Work to be completed - Using the data below, print exactly the line with "Sambhajinagar, Maharashtra 431003", the line with "About Tales of Maj'Eyal", and every line between them, but none of the pictures.

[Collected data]
- - - - - - -

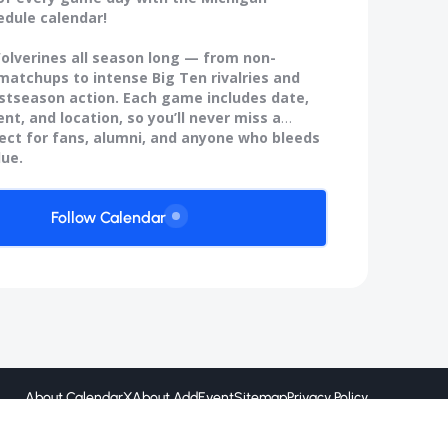
edule calendar!
olverines all season long — from non-
atchups to intense Big Ten rivalries and
stseason action. Each game includes date,
nt, and location, so you’ll never miss a
fect for fans, alumni, and anyone who bleeds
lue.
Follow Calendar
About CalendarX
About AddEvent
Sitemap
Privacy Policy
Created by
@ 2026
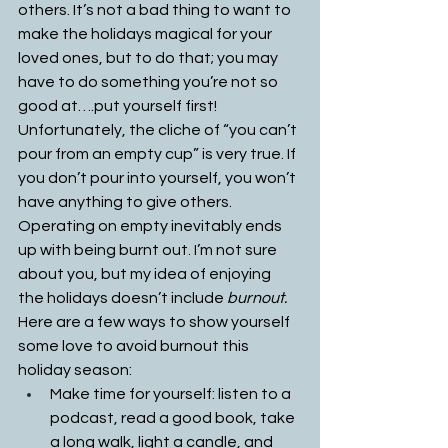
others. It’s not a bad thing to want to 
make the holidays magical for your 
loved ones, but to do that; you may 
have to do something you’re not so 
good at….put yourself first! 
Unfortunately, the cliche of “you can’t 
pour from an empty cup” is very true. If 
you don’t pour into yourself, you won’t 
have anything to give others. 
Operating on empty inevitably ends 
up with being burnt out. I’m not sure 
about you, but my idea of enjoying 
the holidays doesn’t include 
burnout. 
Here are a few ways to show yourself 
some love to avoid burnout this 
holiday season:
Make time for yourself: listen to a 
podcast, read a good book, take 
a long walk, light a candle, and 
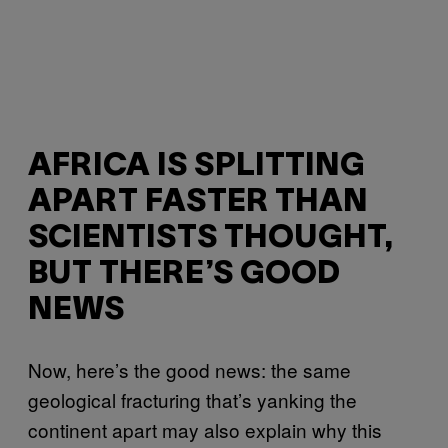
AFRICA IS SPLITTING
APART FASTER THAN
SCIENTISTS THOUGHT,
BUT THERE’S GOOD
NEWS
Now, here’s the good news: the same
geological fracturing that’s yanking the
continent apart may also explain why this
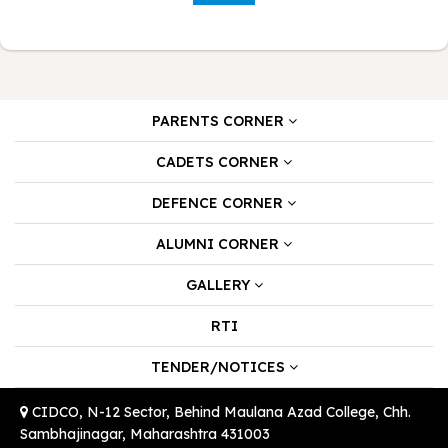
PARENTS CORNER
CADETS CORNER
DEFENCE CORNER
ALUMNI CORNER
GALLERY
RTI
TENDER/NOTICES
CIDCO, N-12 Sector, Behind Maulana Azad College, Chh.
Sambhajinagar, Maharashtra 431003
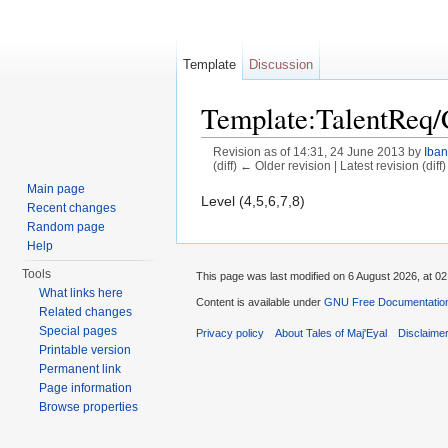
Template
Discussion
Template:TalentReq
Revision as of 14:31, 24 June 2013 by
Iban
(diff) ← Older revision | Latest revision (diff
Jump to:
navigation
,
search
Main page
Level (4,5,6,7,8)
Recent changes
Random page
Help
Tools
This page was last modified on 6 August 2026, at 02
What links here
Content is available under
GNU Free Documentation 
Related changes
Special pages
Privacy policy
About Tales of Maj'Eyal
Disclaime
Printable version
Permanent link
Page information
Browse properties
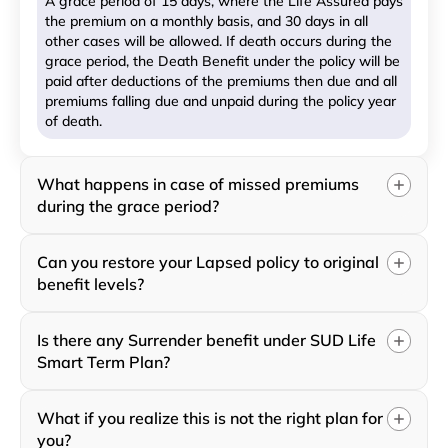
A grace period of 15 days, where the Life Assured pays
the premium on a monthly basis, and 30 days in all
other cases will be allowed. If death occurs during the
grace period, the Death Benefit under the policy will be
paid after deductions of the premiums then due and all
premiums falling due and unpaid during the policy year
of death.
What happens in case of missed premiums
during the grace period?
Can you restore your Lapsed policy to original
benefit levels?
Is there any Surrender benefit under SUD Life
Smart Term Plan?
What if you realize this is not the right plan for
you?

- - - - - - -

Output -
Sambhajinagar, Maharashtra 431003
Template
Discussion
Template:TalentReq
Revision as of 14:31, 24 June 2013 by
Iban
(diff) ← Older revision | Latest revision (diff
Jump to:
navigation
,
search
Main page
Level (4,5,6,7,8)
Recent changes
Random page
Help
Tools
This page was last modified on 6 August 2026, at 02
What links here
Content is available under
GNU Free Documentation 
Related changes
Special pages
Privacy policy
About Tales of Maj'Eyal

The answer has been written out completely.